*Work instructions:* Reproduce every one of the following rows, swapping "Museum" for "Gallery" wherever it occurs and leaving everything else as it stands.

*Working data:*

*** Begin section ***

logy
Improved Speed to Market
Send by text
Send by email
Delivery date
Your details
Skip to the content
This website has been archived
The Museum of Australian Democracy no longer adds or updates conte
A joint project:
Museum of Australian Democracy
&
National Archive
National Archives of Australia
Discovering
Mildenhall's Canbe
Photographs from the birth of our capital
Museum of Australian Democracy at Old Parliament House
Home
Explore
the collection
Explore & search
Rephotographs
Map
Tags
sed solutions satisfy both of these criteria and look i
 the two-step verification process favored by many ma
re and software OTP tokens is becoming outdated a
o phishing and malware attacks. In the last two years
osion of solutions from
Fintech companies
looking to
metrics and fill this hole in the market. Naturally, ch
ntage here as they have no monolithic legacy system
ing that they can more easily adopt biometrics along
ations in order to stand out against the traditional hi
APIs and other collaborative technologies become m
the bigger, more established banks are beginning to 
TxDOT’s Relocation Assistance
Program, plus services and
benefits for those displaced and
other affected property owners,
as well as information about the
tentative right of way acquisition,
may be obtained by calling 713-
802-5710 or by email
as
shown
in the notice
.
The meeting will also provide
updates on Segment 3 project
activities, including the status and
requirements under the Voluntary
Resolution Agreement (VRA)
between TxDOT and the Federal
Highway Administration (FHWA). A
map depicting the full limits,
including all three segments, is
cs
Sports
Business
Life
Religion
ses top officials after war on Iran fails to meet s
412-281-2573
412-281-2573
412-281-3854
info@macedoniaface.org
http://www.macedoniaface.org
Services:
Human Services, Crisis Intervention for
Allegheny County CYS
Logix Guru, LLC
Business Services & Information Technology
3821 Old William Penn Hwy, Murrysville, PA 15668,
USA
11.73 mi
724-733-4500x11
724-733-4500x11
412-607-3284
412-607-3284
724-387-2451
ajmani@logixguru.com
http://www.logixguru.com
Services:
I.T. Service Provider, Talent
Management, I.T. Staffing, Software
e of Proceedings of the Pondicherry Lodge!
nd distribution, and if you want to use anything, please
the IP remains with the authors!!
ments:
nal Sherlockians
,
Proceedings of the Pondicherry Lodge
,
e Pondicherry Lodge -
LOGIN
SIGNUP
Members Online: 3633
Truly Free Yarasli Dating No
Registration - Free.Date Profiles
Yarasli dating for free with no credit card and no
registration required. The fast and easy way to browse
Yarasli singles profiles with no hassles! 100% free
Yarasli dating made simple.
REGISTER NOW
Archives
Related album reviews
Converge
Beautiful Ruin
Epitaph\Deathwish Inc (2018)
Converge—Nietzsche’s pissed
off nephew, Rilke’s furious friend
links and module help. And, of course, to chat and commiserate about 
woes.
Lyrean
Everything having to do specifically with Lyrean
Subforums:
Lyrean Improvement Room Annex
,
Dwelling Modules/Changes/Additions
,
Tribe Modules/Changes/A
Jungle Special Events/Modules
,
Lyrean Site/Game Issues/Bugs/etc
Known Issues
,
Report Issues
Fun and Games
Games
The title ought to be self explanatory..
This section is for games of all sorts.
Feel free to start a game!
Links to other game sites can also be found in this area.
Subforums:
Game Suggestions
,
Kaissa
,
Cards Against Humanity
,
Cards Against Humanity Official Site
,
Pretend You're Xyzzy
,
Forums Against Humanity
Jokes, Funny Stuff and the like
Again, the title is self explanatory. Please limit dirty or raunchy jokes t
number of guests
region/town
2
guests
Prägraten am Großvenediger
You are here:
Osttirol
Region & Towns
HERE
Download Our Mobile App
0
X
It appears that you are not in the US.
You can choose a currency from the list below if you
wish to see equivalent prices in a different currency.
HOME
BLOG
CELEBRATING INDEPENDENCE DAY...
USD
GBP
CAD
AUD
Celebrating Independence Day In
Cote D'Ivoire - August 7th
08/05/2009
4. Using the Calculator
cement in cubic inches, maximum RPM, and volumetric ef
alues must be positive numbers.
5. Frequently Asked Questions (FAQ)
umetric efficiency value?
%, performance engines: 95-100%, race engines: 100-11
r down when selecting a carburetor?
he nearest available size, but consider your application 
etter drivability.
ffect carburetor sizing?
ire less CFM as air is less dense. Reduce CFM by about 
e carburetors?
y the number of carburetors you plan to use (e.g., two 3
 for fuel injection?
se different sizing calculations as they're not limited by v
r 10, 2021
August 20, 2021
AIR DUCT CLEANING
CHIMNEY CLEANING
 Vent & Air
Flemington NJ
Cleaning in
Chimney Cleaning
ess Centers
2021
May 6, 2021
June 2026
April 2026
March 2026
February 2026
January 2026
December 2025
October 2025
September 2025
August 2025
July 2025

*** End section ***

*Response to the exercise:*
logy
Improved Speed to Market
Send by text
Send by email
Delivery date
Your details
Skip to the content
This website has been archived
The Gallery of Australian Democracy no longer adds or updates conte
A joint project:
Gallery of Australian Democracy
&
National Archive
National Archives of Australia
Discovering
Mildenhall's Canbe
Photographs from the birth of our capital
Gallery of Australian Democracy at Old Parliament House
Home
Explore
the collection
Explore & search
Rephotographs
Map
Tags
sed solutions satisfy both of these criteria and look i
 the two-step verification process favored by many ma
re and software OTP tokens is becoming outdated a
o phishing and malware attacks. In the last two years
osion of solutions from
Fintech companies
looking to
metrics and fill this hole in the market. Naturally, ch
ntage here as they have no monolithic legacy system
ing that they can more easily adopt biometrics along
ations in order to stand out against the traditional hi
APIs and other collaborative technologies become m
the bigger, more established banks are beginning to 
TxDOT’s Relocation Assistance
Program, plus services and
benefits for those displaced and
other affected property owners,
as well as information about the
tentative right of way acquisition,
may be obtained by calling 713-
802-5710 or by email
as
shown
in the notice
.
The meeting will also provide
updates on Segment 3 project
activities, including the status and
requirements under the Voluntary
Resolution Agreement (VRA)
between TxDOT and the Federal
Highway Administration (FHWA). A
map depicting the full limits,
including all three segments, is
cs
Sports
Business
Life
Religion
ses top officials after war on Iran fails to meet s
412-281-2573
412-281-2573
412-281-3854
info@macedoniaface.org
http://www.macedoniaface.org
Services:
Human Services, Crisis Intervention for
Allegheny County CYS
Logix Guru, LLC
Business Services & Information Technology
3821 Old William Penn Hwy, Murrysville, PA 15668,
USA
11.73 mi
724-733-4500x11
724-733-4500x11
412-607-3284
412-607-3284
724-387-2451
ajmani@logixguru.com
http://www.logixguru.com
Services:
I.T. Service Provider, Talent
Management, I.T. Staffing, Software
e of Proceedings of the Pondicherry Lodge!
nd distribution, and if you want to use anything, please
the IP remains with the authors!!
ments:
nal Sherlockians
,
Proceedings of the Pondicherry Lodge
,
e Pondicherry Lodge -
LOGIN
SIGNUP
Members Online: 3633
Truly Free Yarasli Dating No
Registration - Free.Date Profiles
Yarasli dating for free with no credit card and no
registration required. The fast and easy way to browse
Yarasli singles profiles with no hassles! 100% free
Yarasli dating made simple.
REGISTER NOW
Archives
Related album reviews
Converge
Beautiful Ruin
Epitaph\Deathwish Inc (2018)
Converge—Nietzsche’s pissed
off nephew, Rilke’s furious friend
links and module help. And, of course, to chat and commiserate about 
woes.
Lyrean
Everything having to do specifically with Lyrean
Subforums:
Lyrean Improvement Room Annex
,
Dwelling Modules/Changes/Additions
,
Tribe Modules/Changes/A
Jungle Special Events/Modules
,
Lyrean Site/Game Issues/Bugs/etc
Known Issues
,
Report Issues
Fun and Games
Games
The title ought to be self explanatory..
This section is for games of all sorts.
Feel free to start a game!
Links to other game sites can also be found in this area.
Subforums:
Game Suggestions
,
Kaissa
,
Cards Against Humanity
,
Cards Against Humanity Official Site
,
Pretend You're Xyzzy
,
Forums Against Humanity
Jokes, Funny Stuff and the like
Again, the title is self explanatory. Please limit dirty or raunchy jokes t
number of guests
region/town
2
guests
Prägraten am Großvenediger
You are here:
Osttirol
Region & Towns
HERE
Download Our Mobile App
0
X
It appears that you are not in the US.
You can choose a currency from the list below if you
wish to see equivalent prices in a different currency.
HOME
BLOG
CELEBRATING INDEPENDENCE DAY...
USD
GBP
CAD
AUD
Celebrating Independence Day In
Cote D'Ivoire - August 7th
08/05/2009
4. Using the Calculator
cement in cubic inches, maximum RPM, and volumetric ef
alues must be positive numbers.
5. Frequently Asked Questions (FAQ)
umetric efficiency value?
%, performance engines: 95-100%, race engines: 100-11
r down when selecting a carburetor?
he nearest available size, but consider your application 
etter drivability.
ffect carburetor sizing?
ire less CFM as air is less dense. Reduce CFM by about 
e carburetors?
y the number of carburetors you plan to use (e.g., two 3
 for fuel injection?
se different sizing calculations as they're not limited by v
r 10, 2021
August 20, 2021
AIR DUCT CLEANING
CHIMNEY CLEANING
 Vent & Air
Flemington NJ
Cleaning in
Chimney Cleaning
ess Centers
2021
May 6, 2021
June 2026
April 2026
March 2026
February 2026
January 2026
December 2025
October 2025
September 2025
August 2025
July 2025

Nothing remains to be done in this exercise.